Aqua arrived from Ilorin in the night and immediately convened the UNICAL parliament which voted for protest. The parliamentary approval meant the student executive was empowered to utilize the union funds to actualise its decision. Back in 1978, that was no small money: one dollar was equivalent to 66 Kobo. So, the UNICAL Student Union budget was the equivalent of $2.5 million!

The Aqua leadership hit the road and took to the air campaigning across the country for lecture boycott. When the NUNS met in UNICAL, it endorsed “Operation Confrontation.” That led to the historic April-May, 1978 protests.

The protests spread like wildfire across the then 13 universities, other tertiary institutions, on to the streets.

After brutally suppressing the protests, the regime went on a revenge mission. It identified the four core student leaders and expelled them from school. Segun Okeowo, the NUNS President, was detained for 43 days. Ekpein Appah, leader of the University of Benin Students Union and Buka Mbaya, President, Ahmadu Bello University Students Union, were detained at the Kirikiri Prison, Lagos. Aqua was detained in Calabar for months.

If Aqua’s aunt, Elizabeth Weyen Henshaw, later Professor, had her way, he would not have attended university in Nigeria. She taught at the New York University, NYU, and had secured admission for him, but his father preferred he schooled in Nigeria. Now, with his expulsion, she secured a new admission for him. He applied for a passport, but was refused on the basis that he was banned from not only processing a passport, but also leaving the country. Similarly, he was barred from attending the World Youth Festival in Cuba.
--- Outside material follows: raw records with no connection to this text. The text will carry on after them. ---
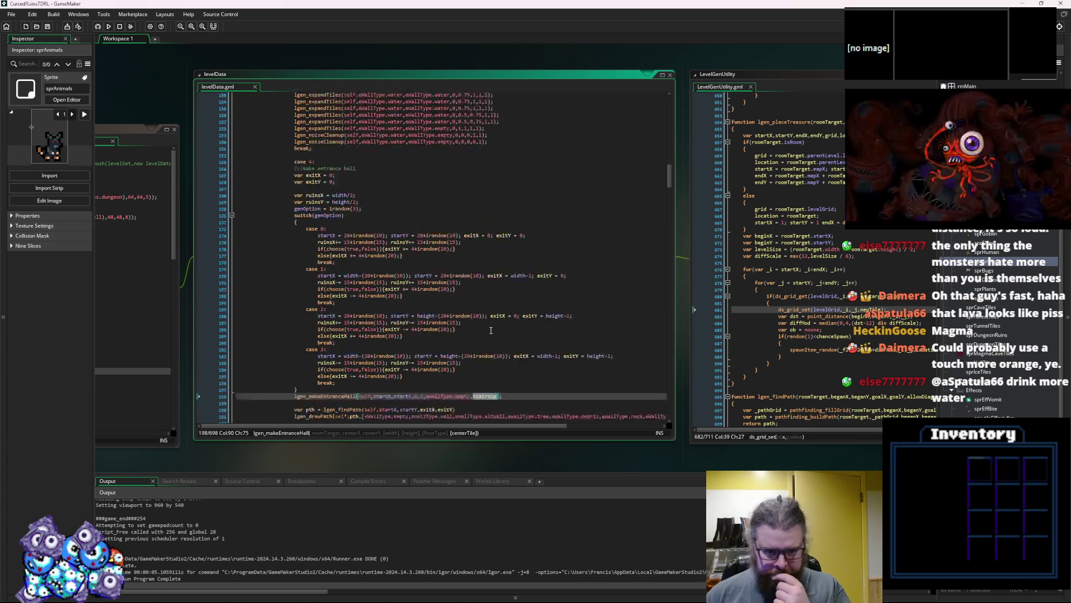
scroll(493, 323, down, 12)
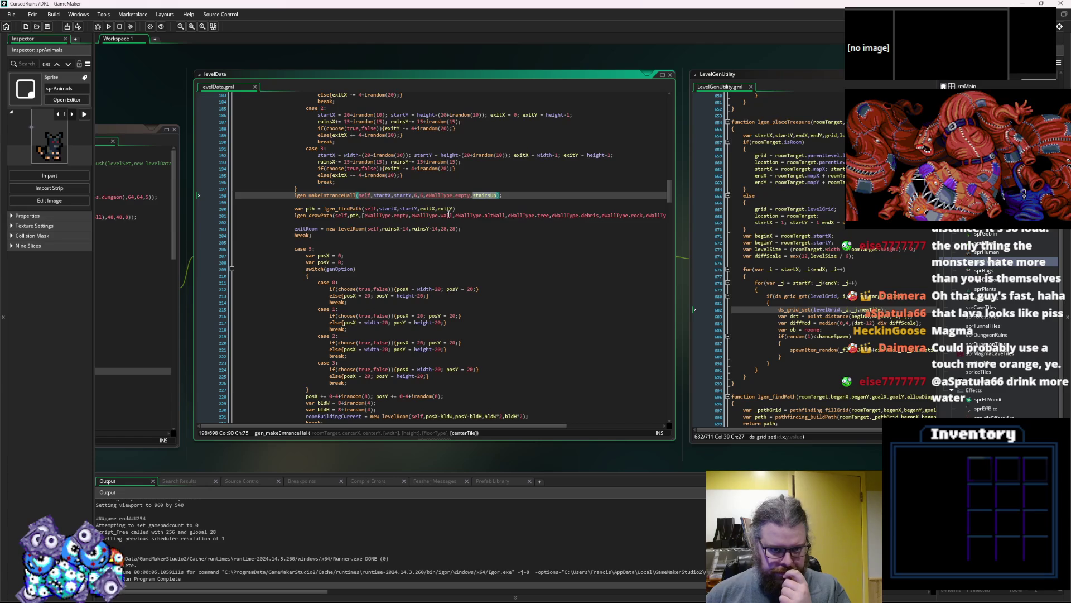
- Inspect the lgen_makeEntranceHall and findPath arguments, highlighting every use of startX
double_click(349, 195)
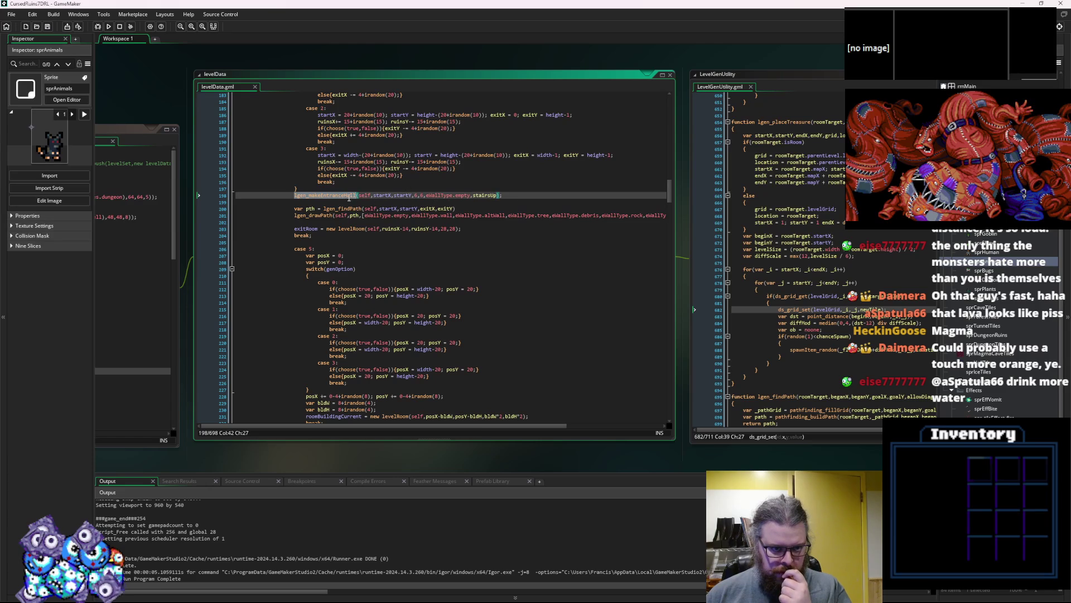
click(416, 195)
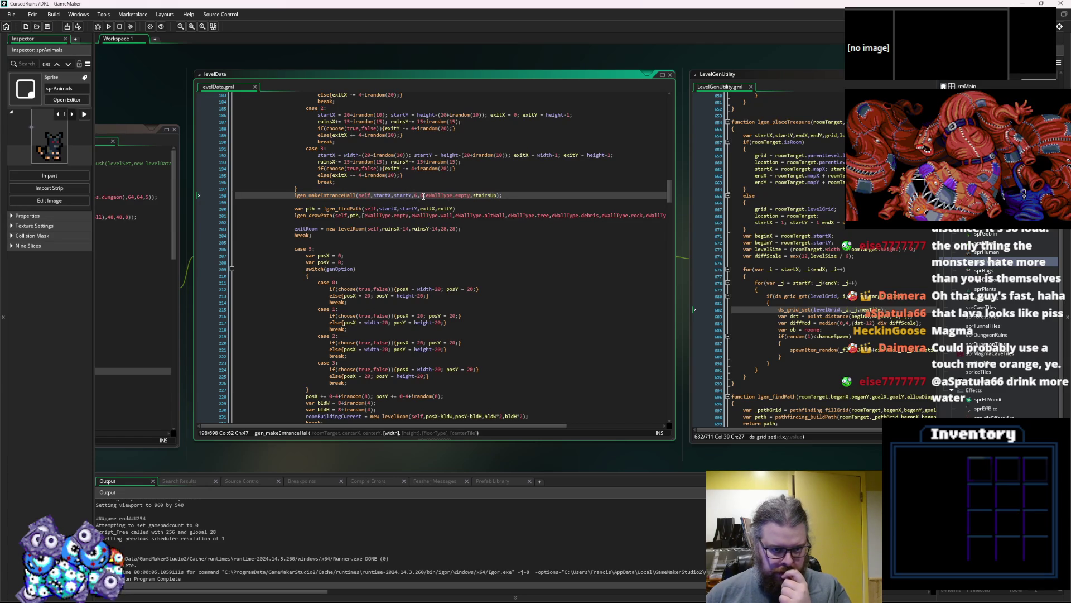
scroll(475, 271, up, 7)
scroll(475, 271, up, 3)
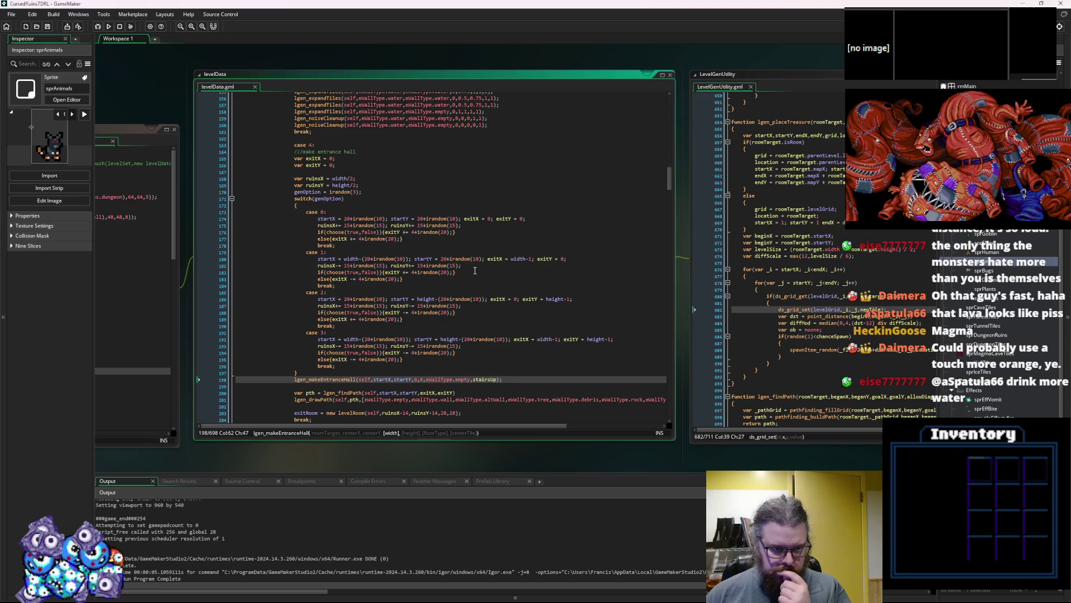
scroll(475, 270, down, 6)
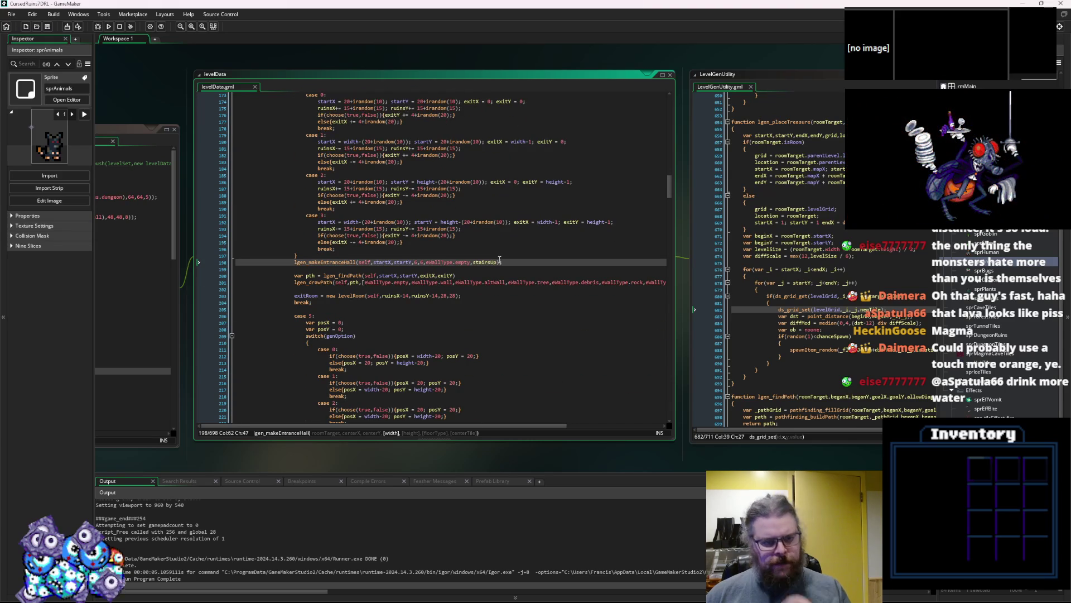
drag(504, 262, 312, 259)
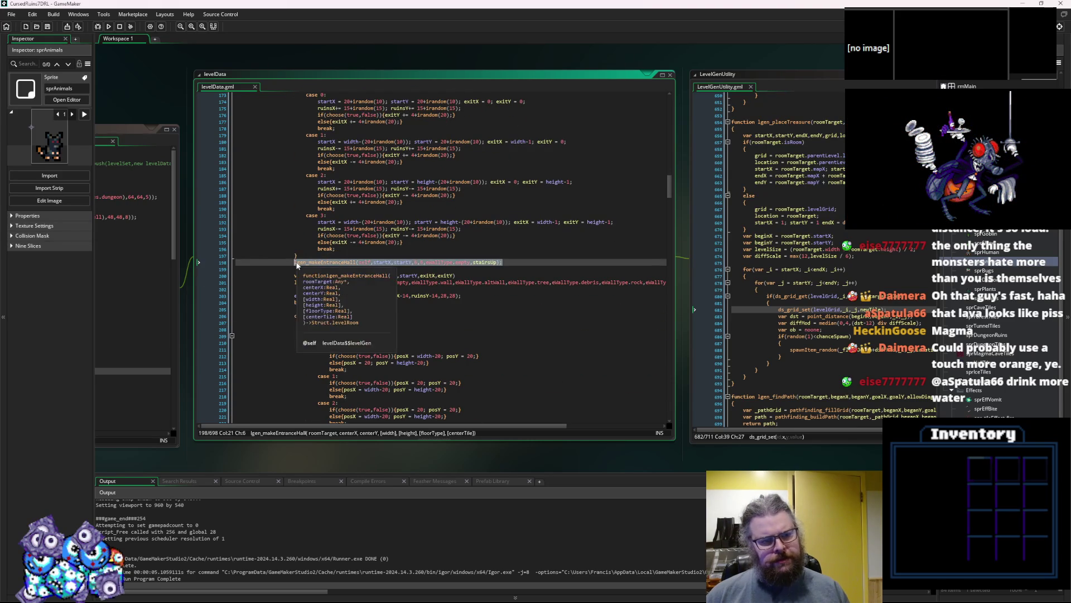
click(385, 275)
double_click(383, 262)
scroll(435, 300, down, 3)
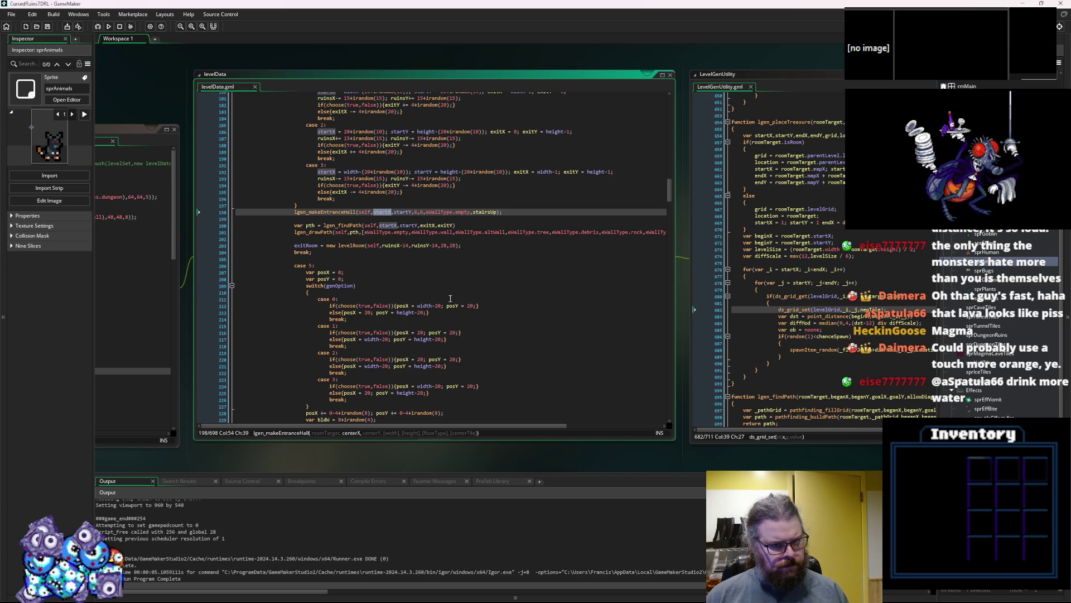
click(459, 300)
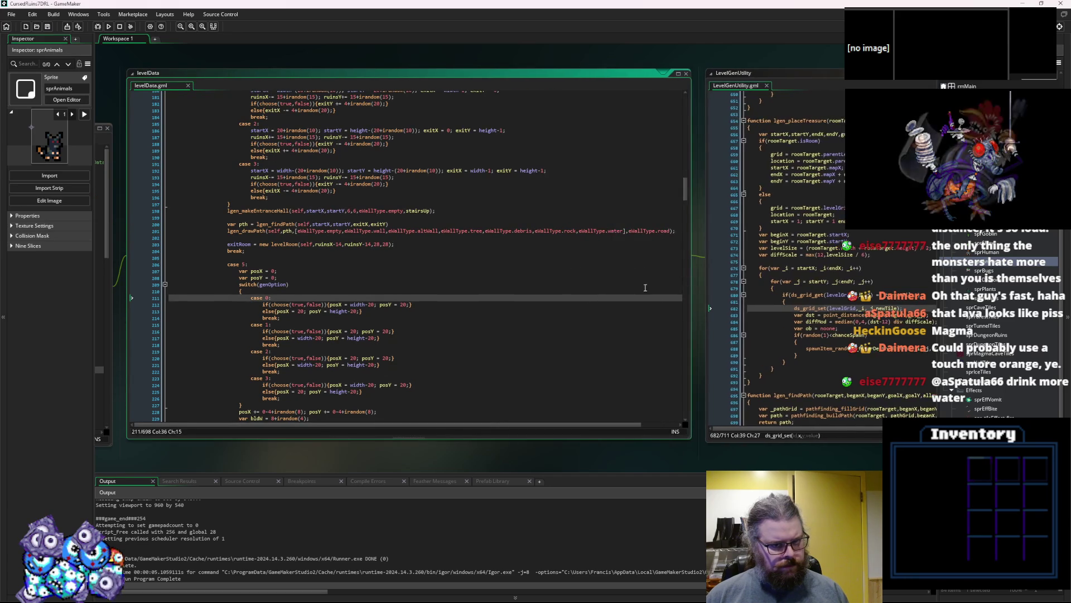
click(675, 305)
scroll(502, 336, down, 15)
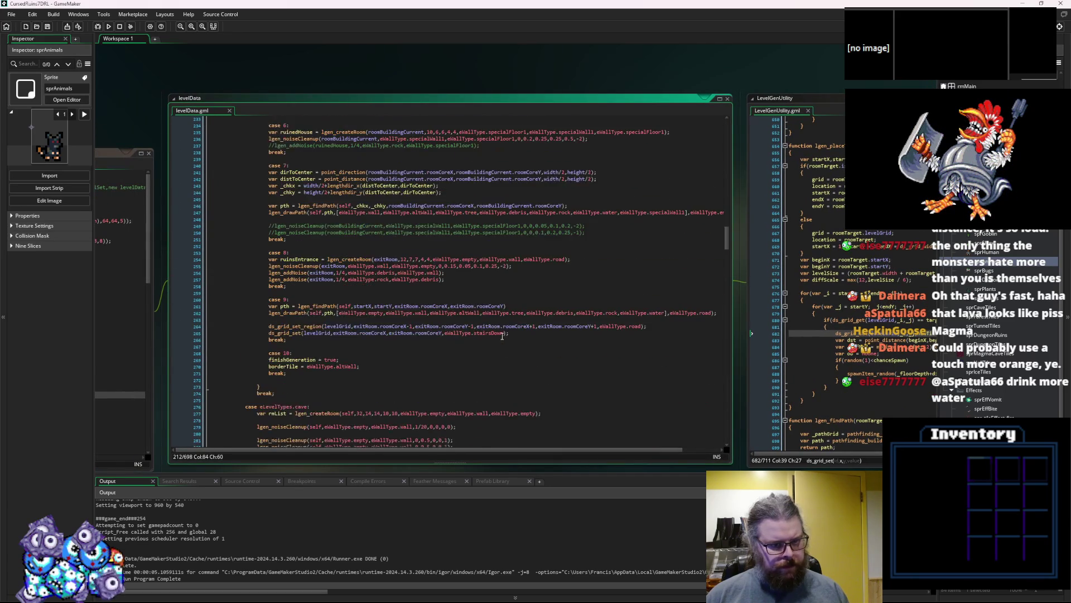
scroll(502, 336, down, 6)
scroll(502, 336, down, 20)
At this point some socialists led by veteran journalist, Dapo Fatogun, and labour leader, Wahab Goodluck, secured a scholarship for him to study in Moscow and also got a flight ticket.

When preparatory to civil rule, electioneering began, Aqua’s mentor, the journalist, Bassey Ekpo Bassey, gave him a note to the Secretary General of the Nigerian Peoples Party, NPP, Paul Unongo, who was able to secure a passport for him. But he was still barred from travelling.

In Lagos, he met a sympathetic Army Lieutenant who asked if he had a visa. When he answered in the affirmative, the officer asked him to get a ticket that can fly him from Cotonou, Benin Republic. Luckily, he had the Lagos-Moscow ticket that was part of his scholarship. He got it changed to Cotonou-Moscow.

The young officer in uniform then drove Aqua in a military vehicle through the border into Benin Republic. But they got information that security men were waiting in Cotonou to pick up Aqua, so they drove on to Lome, Togo, where luckily, an Aeroflot Airline accepted his ticket.

After settling down in Moscow, he applied to the Nigerian Embassy that he had lost his passport. This was to cover up the fact that his passport had not been stamped out of Nigeria. He came home on holidays in 1980, but his name was still on the no-fly list. So his passport was seized, he was under house arrest for 14 weeks. Since he had presidential pardon, Presidential Political Adviser, Dr Chuba Okadigbo, intervened and got his passport returned. Aqua returned to his studies in Moscow where he obtained medical post-graduate medical training in Maxillary Surgery.

As my wife and I sat with him in his NYU office where he is a Clinical Professor, I could not but reflect that Aqua who was twice offered admission into the same university, but could not take them up, has for over a decade been producing doctors in the same university.